Posted by on Oct 5, 2012 in Stress

Psychosomatic Causes of Illness

Psychosomatic Illness

There is a massive misunderstanding of the concept “psychosomatic”. The term is often very loosely or inaccurately used to mean illness that is imagined, non-existent or a bid for attention. “That’s just psychosomatic” is a phrase used dismissively, even by physicians who should know better. The phrase conveys to patients that they should just snap out of whatever ails them.

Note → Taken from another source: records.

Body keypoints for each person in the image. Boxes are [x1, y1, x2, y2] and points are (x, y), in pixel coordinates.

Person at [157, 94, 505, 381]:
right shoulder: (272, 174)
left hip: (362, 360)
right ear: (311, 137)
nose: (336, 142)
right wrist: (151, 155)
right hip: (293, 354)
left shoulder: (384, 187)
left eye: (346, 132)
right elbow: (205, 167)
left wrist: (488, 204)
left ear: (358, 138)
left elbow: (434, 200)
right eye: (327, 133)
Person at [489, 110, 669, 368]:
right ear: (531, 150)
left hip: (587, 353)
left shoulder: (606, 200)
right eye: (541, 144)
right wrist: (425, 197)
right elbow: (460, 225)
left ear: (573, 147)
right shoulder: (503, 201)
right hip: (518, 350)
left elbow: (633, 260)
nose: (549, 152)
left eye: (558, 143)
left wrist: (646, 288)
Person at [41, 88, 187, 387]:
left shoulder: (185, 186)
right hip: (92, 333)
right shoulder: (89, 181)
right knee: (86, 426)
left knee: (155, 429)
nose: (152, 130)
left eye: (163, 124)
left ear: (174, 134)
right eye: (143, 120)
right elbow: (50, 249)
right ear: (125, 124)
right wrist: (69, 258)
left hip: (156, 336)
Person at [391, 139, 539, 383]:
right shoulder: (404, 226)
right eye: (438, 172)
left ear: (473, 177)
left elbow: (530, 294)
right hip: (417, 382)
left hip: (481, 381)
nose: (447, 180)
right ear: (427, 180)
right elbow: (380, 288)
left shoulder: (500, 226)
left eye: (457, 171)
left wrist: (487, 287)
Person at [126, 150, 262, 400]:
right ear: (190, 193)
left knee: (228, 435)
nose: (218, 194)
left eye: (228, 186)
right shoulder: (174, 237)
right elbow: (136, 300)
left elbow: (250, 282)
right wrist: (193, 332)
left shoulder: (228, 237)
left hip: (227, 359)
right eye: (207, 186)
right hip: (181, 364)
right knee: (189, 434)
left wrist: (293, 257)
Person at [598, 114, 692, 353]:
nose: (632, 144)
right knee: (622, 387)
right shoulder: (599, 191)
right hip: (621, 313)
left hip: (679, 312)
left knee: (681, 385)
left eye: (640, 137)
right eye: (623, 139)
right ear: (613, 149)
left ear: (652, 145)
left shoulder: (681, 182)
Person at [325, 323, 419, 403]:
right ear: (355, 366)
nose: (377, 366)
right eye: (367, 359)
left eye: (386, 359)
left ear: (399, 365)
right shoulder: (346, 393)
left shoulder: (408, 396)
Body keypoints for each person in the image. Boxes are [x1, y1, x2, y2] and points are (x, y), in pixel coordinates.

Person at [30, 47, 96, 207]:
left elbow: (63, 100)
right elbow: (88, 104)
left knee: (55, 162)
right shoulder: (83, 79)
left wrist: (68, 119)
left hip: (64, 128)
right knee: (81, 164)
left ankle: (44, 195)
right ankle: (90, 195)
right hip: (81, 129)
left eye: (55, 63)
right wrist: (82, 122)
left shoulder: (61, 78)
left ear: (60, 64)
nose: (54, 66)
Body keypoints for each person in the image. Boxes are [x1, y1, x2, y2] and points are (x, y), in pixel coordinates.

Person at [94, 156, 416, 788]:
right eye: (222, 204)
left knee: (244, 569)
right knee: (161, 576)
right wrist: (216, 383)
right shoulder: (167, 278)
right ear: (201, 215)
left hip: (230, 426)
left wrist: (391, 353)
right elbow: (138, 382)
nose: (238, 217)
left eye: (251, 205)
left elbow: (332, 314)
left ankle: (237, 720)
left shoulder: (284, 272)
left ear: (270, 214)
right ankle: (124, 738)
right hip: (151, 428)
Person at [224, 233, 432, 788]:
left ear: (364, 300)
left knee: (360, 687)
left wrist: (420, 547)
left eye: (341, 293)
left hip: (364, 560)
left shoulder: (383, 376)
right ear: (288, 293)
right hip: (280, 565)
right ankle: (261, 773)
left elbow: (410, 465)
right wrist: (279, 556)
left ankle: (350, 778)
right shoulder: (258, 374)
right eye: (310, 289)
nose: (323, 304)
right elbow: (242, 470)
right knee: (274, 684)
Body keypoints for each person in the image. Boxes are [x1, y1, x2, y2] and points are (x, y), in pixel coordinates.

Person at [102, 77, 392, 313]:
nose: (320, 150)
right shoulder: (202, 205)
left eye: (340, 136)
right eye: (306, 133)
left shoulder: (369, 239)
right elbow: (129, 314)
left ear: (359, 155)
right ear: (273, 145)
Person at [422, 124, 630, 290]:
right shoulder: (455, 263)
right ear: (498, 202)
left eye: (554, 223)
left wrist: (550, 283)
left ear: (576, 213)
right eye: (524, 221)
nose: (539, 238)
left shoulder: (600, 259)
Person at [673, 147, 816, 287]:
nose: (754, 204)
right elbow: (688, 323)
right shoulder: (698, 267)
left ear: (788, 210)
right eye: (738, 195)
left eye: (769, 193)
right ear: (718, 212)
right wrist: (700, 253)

What we have found is that stress is to illness what standing water is to mosquitoes. Stress does not cause illness but rather stress provides illness with a habitat. Current research suggests that stress impairs the effectiveness of the immune system by causing shifts in the levels of various hormones. This is a complicated process that we are just beginning to understand.

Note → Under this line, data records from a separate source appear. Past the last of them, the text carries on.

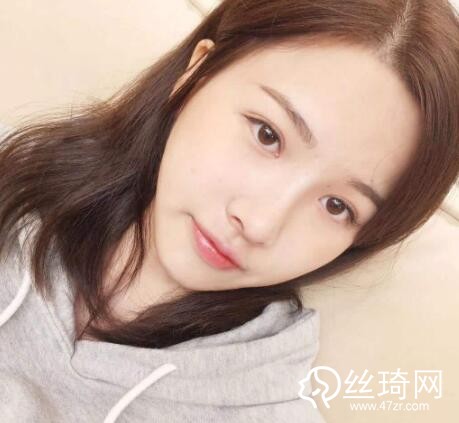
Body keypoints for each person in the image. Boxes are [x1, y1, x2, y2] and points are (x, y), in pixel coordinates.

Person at [1, 0, 459, 421]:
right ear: (197, 71)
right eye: (267, 135)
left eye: (337, 206)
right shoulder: (14, 182)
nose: (260, 223)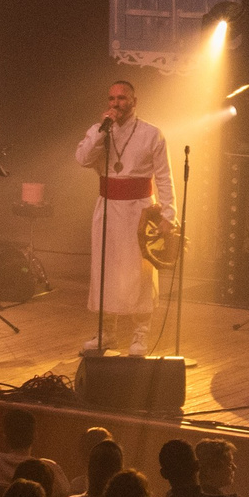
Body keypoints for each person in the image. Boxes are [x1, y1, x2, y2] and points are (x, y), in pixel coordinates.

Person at [72, 78, 173, 356]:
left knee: (140, 273)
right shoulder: (99, 131)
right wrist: (100, 133)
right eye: (112, 99)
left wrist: (168, 214)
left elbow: (164, 177)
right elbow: (82, 159)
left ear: (134, 101)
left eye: (122, 98)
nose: (116, 104)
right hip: (107, 208)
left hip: (140, 210)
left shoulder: (152, 133)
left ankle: (141, 333)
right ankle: (106, 333)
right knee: (106, 271)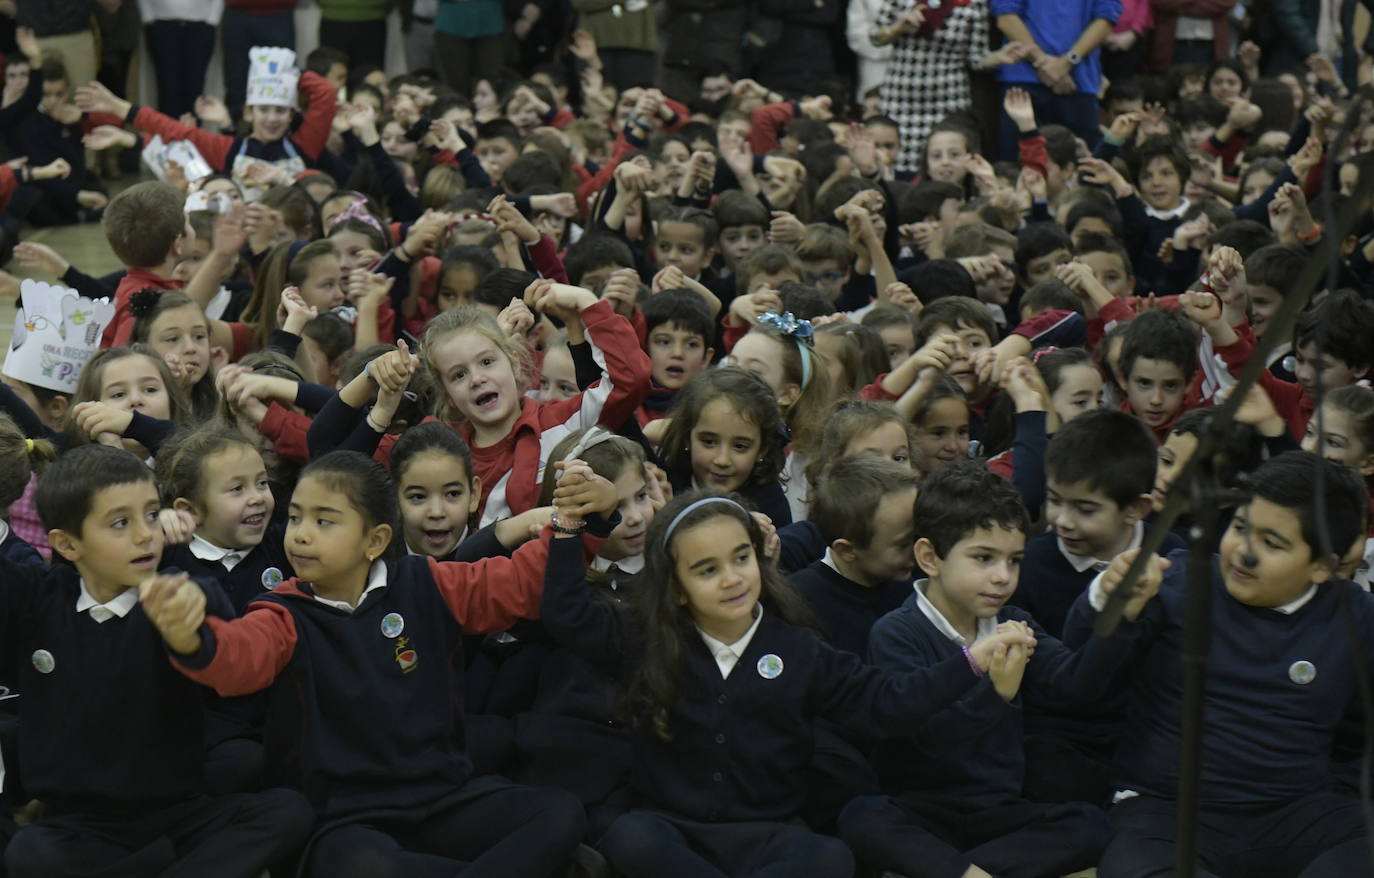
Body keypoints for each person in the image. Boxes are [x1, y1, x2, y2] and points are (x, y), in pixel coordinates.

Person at [539, 478, 1037, 877]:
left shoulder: (799, 649)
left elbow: (888, 702)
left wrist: (971, 661)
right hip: (673, 829)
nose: (733, 577)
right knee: (631, 838)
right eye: (707, 570)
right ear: (677, 590)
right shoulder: (646, 640)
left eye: (741, 558)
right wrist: (566, 526)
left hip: (769, 834)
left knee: (830, 859)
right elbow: (565, 614)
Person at [144, 450, 606, 877]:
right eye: (296, 517)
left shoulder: (426, 582)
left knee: (559, 813)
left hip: (442, 795)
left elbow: (523, 583)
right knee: (367, 868)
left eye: (325, 521)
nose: (300, 533)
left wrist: (572, 520)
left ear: (375, 539)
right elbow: (237, 659)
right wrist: (191, 635)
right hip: (345, 818)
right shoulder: (281, 612)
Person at [1, 445, 314, 877]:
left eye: (151, 515)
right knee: (28, 856)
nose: (144, 534)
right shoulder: (39, 599)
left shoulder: (179, 592)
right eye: (119, 523)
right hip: (78, 823)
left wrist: (189, 623)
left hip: (178, 812)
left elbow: (215, 628)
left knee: (289, 812)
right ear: (67, 544)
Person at [1070, 452, 1374, 876]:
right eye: (1240, 528)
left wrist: (1338, 791)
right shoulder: (1174, 580)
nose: (1243, 552)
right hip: (1165, 812)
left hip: (1297, 811)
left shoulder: (1355, 616)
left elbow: (1360, 738)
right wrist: (1107, 597)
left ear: (1322, 567)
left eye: (1272, 543)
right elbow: (1083, 673)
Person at [839, 462, 1117, 878]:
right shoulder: (897, 632)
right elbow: (924, 742)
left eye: (1014, 560)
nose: (1003, 577)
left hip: (997, 811)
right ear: (930, 557)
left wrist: (1108, 607)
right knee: (861, 816)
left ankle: (962, 872)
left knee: (1090, 825)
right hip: (920, 809)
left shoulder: (1013, 621)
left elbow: (1076, 684)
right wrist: (996, 694)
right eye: (984, 558)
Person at [991, 0, 1119, 159]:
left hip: (1078, 84)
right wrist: (1047, 64)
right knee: (1016, 170)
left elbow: (1106, 18)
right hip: (1022, 83)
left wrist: (1066, 62)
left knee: (1082, 172)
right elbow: (1005, 17)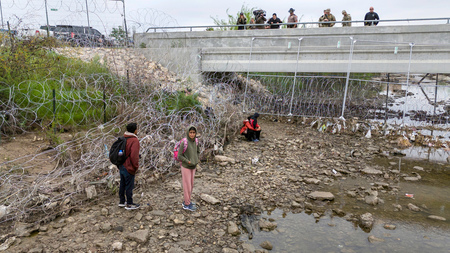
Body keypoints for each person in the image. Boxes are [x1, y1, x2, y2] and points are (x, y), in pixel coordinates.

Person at [119, 123, 141, 210]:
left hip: (121, 164)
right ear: (135, 130)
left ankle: (122, 201)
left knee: (122, 183)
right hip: (129, 166)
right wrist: (135, 167)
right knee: (129, 185)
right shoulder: (134, 140)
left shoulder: (123, 138)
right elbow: (134, 156)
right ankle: (129, 203)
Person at [178, 126, 200, 212]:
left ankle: (188, 201)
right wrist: (188, 161)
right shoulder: (184, 142)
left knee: (191, 185)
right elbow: (180, 155)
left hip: (193, 166)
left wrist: (196, 159)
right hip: (186, 166)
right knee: (187, 186)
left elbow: (197, 151)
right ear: (188, 133)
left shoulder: (196, 141)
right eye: (190, 132)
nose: (192, 134)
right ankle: (187, 204)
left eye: (193, 133)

Modern Western medicine has become good at dealing with the consequences of stress manifested as acute illness. Modern medicine is however often poorly equipped to deal with chronic consequences of stress. Nor does Western medicine deal well with what some call psychosomatic illness.

The term “psychosomatic” originates from two Greek words that mean mind and body. Psychosomatic illness constitutes the vast number of illnesses that have psychological, psychosocial, lifestyle, emotional or stress-related components as contributing causes. Most doctors these days would agree that there are hardly any medical diseases that would not fall into this category. A few obvious examples could include migraine and tension headaches, some duodenal ulcers, irritable bowel syndrome and colitis, diabetes, pain syndromes, asthma, hypertension and some cardiac disease, eczema and psoriasis, obesity, the addictions, depression, and phobias. The list goes on. In fact, the role of anger and hostility in the origin of heart disease is by now well established. Research has suggested that even certain cancers have emotional or mind-body components as their cause.